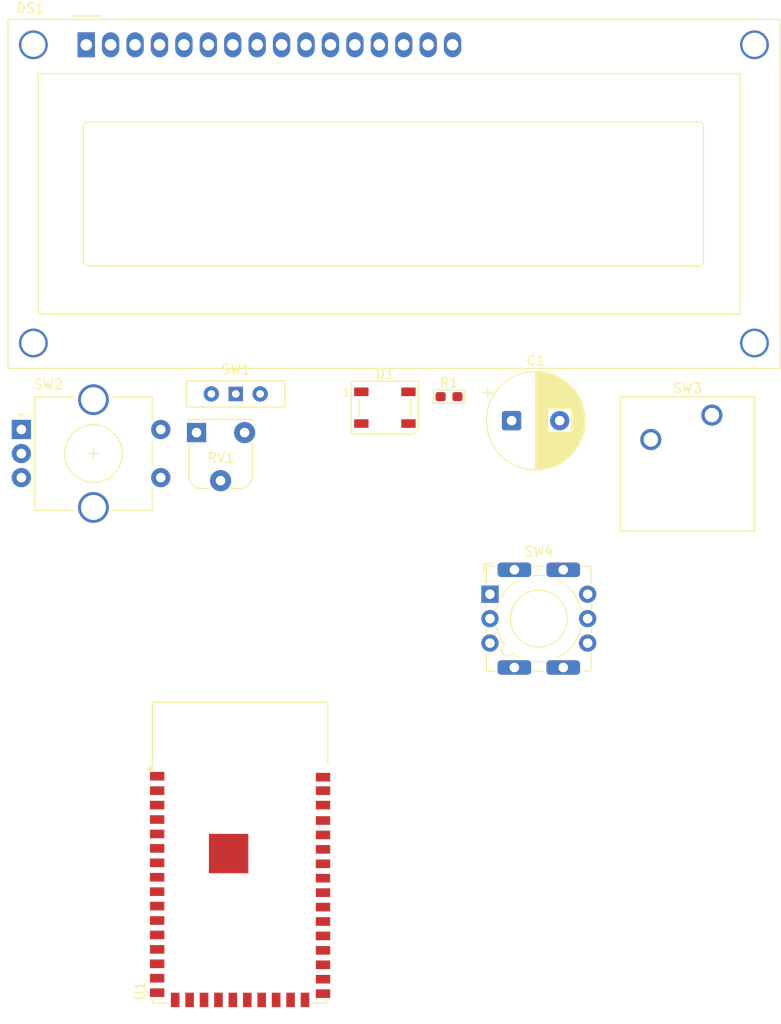
<source format=kicad_pcb>
(kicad_pcb
	(version 20241229)
	(generator "pcbnew")
	(generator_version "9.0")
	(general
		(thickness 1.6)
		(legacy_teardrops no)
	)
	(paper "A4")
	(layers
		(0 "F.Cu" signal)
		(2 "B.Cu" signal)
		(9 "F.Adhes" user "F.Adhesive")
		(11 "B.Adhes" user "B.Adhesive")
		(13 "F.Paste" user)
		(15 "B.Paste" user)
		(5 "F.SilkS" user "F.Silkscreen")
		(7 "B.SilkS" user "B.Silkscreen")
		(1 "F.Mask" user)
		(3 "B.Mask" user)
		(17 "Dwgs.User" user "User.Drawings")
		(19 "Cmts.User" user "User.Comments")
		(21 "Eco1.User" user "User.Eco1")
		(23 "Eco2.User" user "User.Eco2")
		(25 "Edge.Cuts" user)
		(27 "Margin" user)
		(31 "F.CrtYd" user "F.Courtyard")
		(29 "B.CrtYd" user "B.Courtyard")
		(35 "F.Fab" user)
		(33 "B.Fab" user)
		(39 "User.1" user)
		(41 "User.2" user)
		(43 "User.3" user)
		(45 "User.4" user)
	)
	(setup
		(pad_to_mask_clearance 0)
		(allow_soldermask_bridges_in_footprints no)
		(tenting front back)
		(pcbplotparams
			(layerselection 0x00000000_00000000_55555555_5755f5ff)
			(plot_on_all_layers_selection 0x00000000_00000000_00000000_00000000)
			(disableapertmacros no)
			(usegerberextensions no)
			(usegerberattributes yes)
			(usegerberadvancedattributes yes)
			(creategerberjobfile yes)
			(dashed_line_dash_ratio 12.000000)
			(dashed_line_gap_ratio 3.000000)
			(svgprecision 4)
			(plotframeref no)
			(mode 1)
			(useauxorigin no)
			(hpglpennumber 1)
			(hpglpenspeed 20)
			(hpglpendiameter 15.000000)
			(pdf_front_fp_property_popups yes)
			(pdf_back_fp_property_popups yes)
			(pdf_metadata yes)
			(pdf_single_document no)
			(dxfpolygonmode yes)
			(dxfimperialunits yes)
			(dxfusepcbnewfont yes)
			(psnegative no)
			(psa4output no)
			(plot_black_and_white yes)
			(sketchpadsonfab no)
			(plotpadnumbers no)
			(hidednponfab no)
			(sketchdnponfab yes)
			(crossoutdnponfab yes)
			(subtractmaskfromsilk no)
			(outputformat 1)
			(mirror no)
			(drillshape 1)
			(scaleselection 1)
			(outputdirectory "")
		)
	)
	(net 0 "")
	(net 1 "Net-(C1-Pad2)")
	(net 2 "/5v_led_booster/VDD")
	(net 3 "VSS")
	(net 4 "/key_switch/LED_DOUT")
	(net 5 "/key_switch/LED_DIN")
	(net 6 "/key_switch/VDD_led")
	(net 7 "unconnected-(DS1-D6-Pad13)")
	(net 8 "unconnected-(DS1-D3-Pad10)")
	(net 9 "unconnected-(DS1-D5-Pad12)")
	(net 10 "unconnected-(DS1-R{slash}W-Pad5)")
	(net 11 "Net-(DS1-LED(+))")
	(net 12 "Net-(DS1-VDD)")
	(net 13 "unconnected-(DS1-E-Pad6)")
	(net 14 "unconnected-(DS1-VO-Pad3)")
	(net 15 "unconnected-(DS1-RS-Pad4)")
	(net 16 "unconnected-(DS1-D2-Pad9)")
	(net 17 "unconnected-(DS1-D7-Pad14)")
	(net 18 "unconnected-(DS1-D0-Pad7)")
	(net 19 "unconnected-(DS1-D4-Pad11)")
	(net 20 "unconnected-(DS1-D1-Pad8)")
	(net 21 "GND")
	(net 22 "/5v_led_booster/VSS")
	(net 23 "unconnected-(RV1-Pad2)")
	(net 24 "/display/VDD_SCREEN")
	(net 25 "/system_speech/MP")
	(net 26 "/system_speech/VSS - WINDOWS")
	(net 27 "/system_speech/VSS - LINUX")
	(net 28 "/system_speech/VSS - MAC")
	(net 29 "/system_speech/VCC")
	(net 30 "/system_speech/VSS - RAW")
	(net 31 "unconnected-(SW4-Pad5)")
	(net 32 "/logic/ID41")
	(net 33 "/logic/GND")
	(net 34 "/logic/EN")
	(net 35 "/logic/ID16")
	(net 36 "/logic/USB_D +")
	(net 37 "/logic/USB_D -")
	(net 38 "/logic/ID08")
	(net 39 "/logic/ID14")
	(net 40 "/logic/ID02")
	(net 41 "/logic/ID34")
	(net 42 "/logic/ID09")
	(net 43 "/logic/ID33")
	(net 44 "/logic/ID39")
	(net 45 "/logic/ID07")
	(net 46 "/logic/ID40")
	(net 47 "/logic/ID42")
	(net 48 "/logic/ID06")
	(net 49 "/logic/ID36")
	(net 50 "/logic/ID21")
	(net 51 "/logic/ID03")
	(net 52 "/logic/TXD0")
	(net 53 "/logic/ID01")
	(net 54 "/logic/3v3")
	(net 55 "/logic/ID05")
	(net 56 "/logic/ID38")
	(net 57 "/logic/ID00")
	(net 58 "/logic/ID45")
	(net 59 "/logic/ID11")
	(net 60 "/logic/ID18")
	(net 61 "/logic/ID13")
	(net 62 "/logic/ID35")
	(net 63 "/logic/RXD0")
	(net 64 "/logic/ID37")
	(net 65 "/logic/ID04")
	(net 66 "/logic/ID15")
	(net 67 "/logic/ID46")
	(net 68 "/logic/ID10")
	(net 69 "/logic/ID12")
	(net 70 "/logic/ID17")
	(net 71 "/logic/ID26")
	(net 72 "unconnected-(SW2-PadA)")
	(net 73 "unconnected-(SW2-PadB)")
	(net 74 "/display/SW1_IN")
	(net 75 "unconnected-(SW2-PadMP)")
	(net 76 "/display/SW1_OUT")
	(net 77 "unconnected-(SW2-PadC)")
	(net 78 "/key_switch/VDD_SW")
	(net 79 "/key_switch/GND")
	(footprint "PCM_SL_Devices:Potentiometer_RM065" (layer "F.Cu") (at 85.39 76.27))
	(footprint "Display:WC1602A" (layer "F.Cu") (at 71.39 33.925))
	(footprint "PCM_Resistor_SMD_AKL:R_0603_1608Metric_Pad1.05x0.95mm_HandSolder" (layer "F.Cu") (at 109.125 70.5))
	(footprint "Button_Switch_Keyboard:SW_Cherry_MX_1.00u_PCB" (layer "F.Cu") (at 136.46 72.42))
	(footprint "Button_Switch_THT:SW_Slide-03_Wuerth-WS-SLTV_10x2.5x6.4_P2.54mm" (layer "F.Cu") (at 86.94 70.22))
	(footprint "RF_Module:ESP32-S2-WROVER" (layer "F.Cu") (at 87.39 121.74))
	(footprint "Capacitor_THT:CP_Radial_D10.0mm_P5.00mm" (layer "F.Cu") (at 115.632323 73))
	(footprint "Rotary_Encoder:RotaryEncoder_Alps_EC11E-Switch_Vertical_H20mm_CircularMountingHoles" (layer "F.Cu") (at 64.64 73.92))
	(footprint "Button_Switch_THT:SW_NKK_NR01" (layer "F.Cu") (at 113.38 91.04))
	(footprint "LED_SMD:LED_WS2812B_PLCC4_5.0x5.0mm_P3.2mm" (layer "F.Cu") (at 102.45 71.65))
	(embedded_fonts no)
)

</source>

---

* Assignment:
All lines above that include the word "Courtyard" must be copied into the answer.

* Expected output:
		(31 "F.CrtYd" user "F.Courtyard")
		(29 "B.CrtYd" user "B.Courtyard")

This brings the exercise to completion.